» Goal of the exercise: Omit every picture, then return the listing verbatim.

» Extracted data:

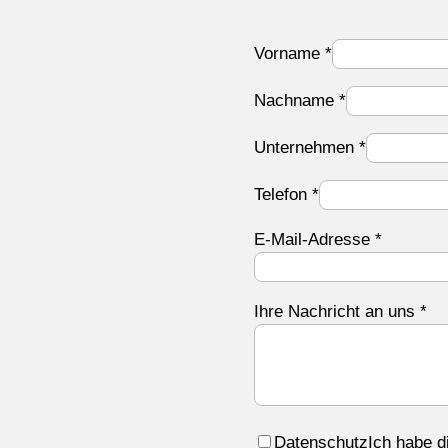
Vorname
*
Nachname
*
Unternehmen
*
Telefon
*
E-Mail-Adresse
*
Ihre Nachricht an uns
*
Datenschutz
Ich habe d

» Reply:
Vorname
*
Nachname
*
Unternehmen
*
Telefon
*
E-Mail-Adresse
*
Ihre Nachricht an uns
*
Datenschutz
Ich habe d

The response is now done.